GIVEN PASSAGE:
====================
One bite of this rich side-dish will make you swoon.
4 eggs plus 1 egg yolk
2 cups heavy cream
1 tablespoon fresh thyme leaves
1 teaspoon salt
1 teaspoon freshly ground black pepper
1 (16-ounce) loaf sourdough bread, cut into bite-sized cubes
6 tablespoons unsalted butter, divided
1 tablespoon canola oil
1 yellow onion, finely diced
1 tablespoon minced garlic
1 pound assorted mushrooms (a mix of shitake, oyster, crimini and button)
1/2 cup brandy or white wine
1. Preheat oven to 350 degrees F. and butter a 9x13-inch baking dish. Whisk together eggs and cream in a large bowl. Add thyme, salt and pepper and whisk again. Add bread cubes and toss to coat. Set aside. Put a full kettle of water on the stove to boil (you will use the water for a water bath).
2. Heat butter and oil in a large skillet over medium-high heat. Cook onion, garlic and mushrooms, stirring often, until onion is golden. Add brandy or white wine to deglaze the pan, using spatula or wooden spoon to scrape up browned bits on the bottom of the skillet. Cook until the liquid is just evaporated and remove from heat.
3. Add mushroom mixture to bread mixture and fold to incorporate. Pour mixture into baking dish. Cut remaining butter into pieces and scatter on top of bread pudding. Cover with foil. Place baking dish in a large roasting pan or another large baking dish. Set pans in oven. Pour boiling water in roasting pan until it reaches half-way up the sides of the baking dish (this is called a water bath).
4. Bake for 45 minutes. Remove foil and continue to bake for another 15 minutes or until a knife inserted in the middle comes out clean and top is golden. Remove from oven and let sit for 5 to 10 minutes before cutting to serve.
====================
DATA RECORDS:
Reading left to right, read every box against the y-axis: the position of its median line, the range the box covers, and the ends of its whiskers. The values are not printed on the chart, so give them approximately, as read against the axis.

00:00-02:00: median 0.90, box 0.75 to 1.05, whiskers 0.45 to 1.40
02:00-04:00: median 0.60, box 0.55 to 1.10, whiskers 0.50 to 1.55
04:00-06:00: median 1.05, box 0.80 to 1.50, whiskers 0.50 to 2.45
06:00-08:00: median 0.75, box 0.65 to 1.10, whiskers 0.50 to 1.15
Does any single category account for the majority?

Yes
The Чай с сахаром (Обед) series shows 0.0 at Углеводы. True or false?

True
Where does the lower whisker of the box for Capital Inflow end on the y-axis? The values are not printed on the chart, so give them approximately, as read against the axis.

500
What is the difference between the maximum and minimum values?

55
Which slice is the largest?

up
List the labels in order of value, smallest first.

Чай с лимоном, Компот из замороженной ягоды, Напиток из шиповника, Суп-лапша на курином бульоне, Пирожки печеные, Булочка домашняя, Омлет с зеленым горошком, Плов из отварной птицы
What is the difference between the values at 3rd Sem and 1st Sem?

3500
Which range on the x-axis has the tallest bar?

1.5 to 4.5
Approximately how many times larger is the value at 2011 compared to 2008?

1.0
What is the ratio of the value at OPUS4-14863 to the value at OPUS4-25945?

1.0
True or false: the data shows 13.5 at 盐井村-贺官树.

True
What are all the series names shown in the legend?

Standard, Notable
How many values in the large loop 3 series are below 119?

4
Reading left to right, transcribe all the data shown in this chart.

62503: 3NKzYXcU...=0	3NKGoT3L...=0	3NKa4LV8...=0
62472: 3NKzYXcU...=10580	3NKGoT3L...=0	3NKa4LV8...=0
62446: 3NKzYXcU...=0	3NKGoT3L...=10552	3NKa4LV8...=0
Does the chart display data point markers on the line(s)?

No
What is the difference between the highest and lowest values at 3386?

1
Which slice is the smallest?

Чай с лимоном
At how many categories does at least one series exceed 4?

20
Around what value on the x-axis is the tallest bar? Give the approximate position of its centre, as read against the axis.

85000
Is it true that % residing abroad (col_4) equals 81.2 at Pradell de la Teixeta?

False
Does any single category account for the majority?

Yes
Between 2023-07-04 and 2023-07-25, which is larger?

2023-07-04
====================
WHAT YOU WILL DO:
- A) Reproduce the mushroom bread pudding recipe from "One bite of" to "for a water bath).", replacing "sourdough" with "brioche".
- B) Name each type of mushroom that the mushroom bread pudding recipe includes in its assorted mix.

RESPONSES TO THE EXERCISE:
- A)
One bite of this rich side-dish will make you swoon.
4 eggs plus 1 egg yolk
2 cups heavy cream
1 tablespoon fresh thyme leaves
1 teaspoon salt
1 teaspoon freshly ground black pepper
1 (16-ounce) loaf brioche bread, cut into bite-sized cubes
6 tablespoons unsalted butter, divided
1 tablespoon canola oil
1 yellow onion, finely diced
1 tablespoon minced garlic
1 pound assorted mushrooms (a mix of shitake, oyster, crimini and button)
1/2 cup brandy or white wine
1. Preheat oven to 350 degrees F. and butter a 9x13-inch baking dish. Whisk together eggs and cream in a large bowl. Add thyme, salt and pepper and whisk again. Add bread cubes and toss to coat. Set aside. Put a full kettle of water on the stove to boil (you will use the water for a water bath).

- B) shitake, oyster, crimini, button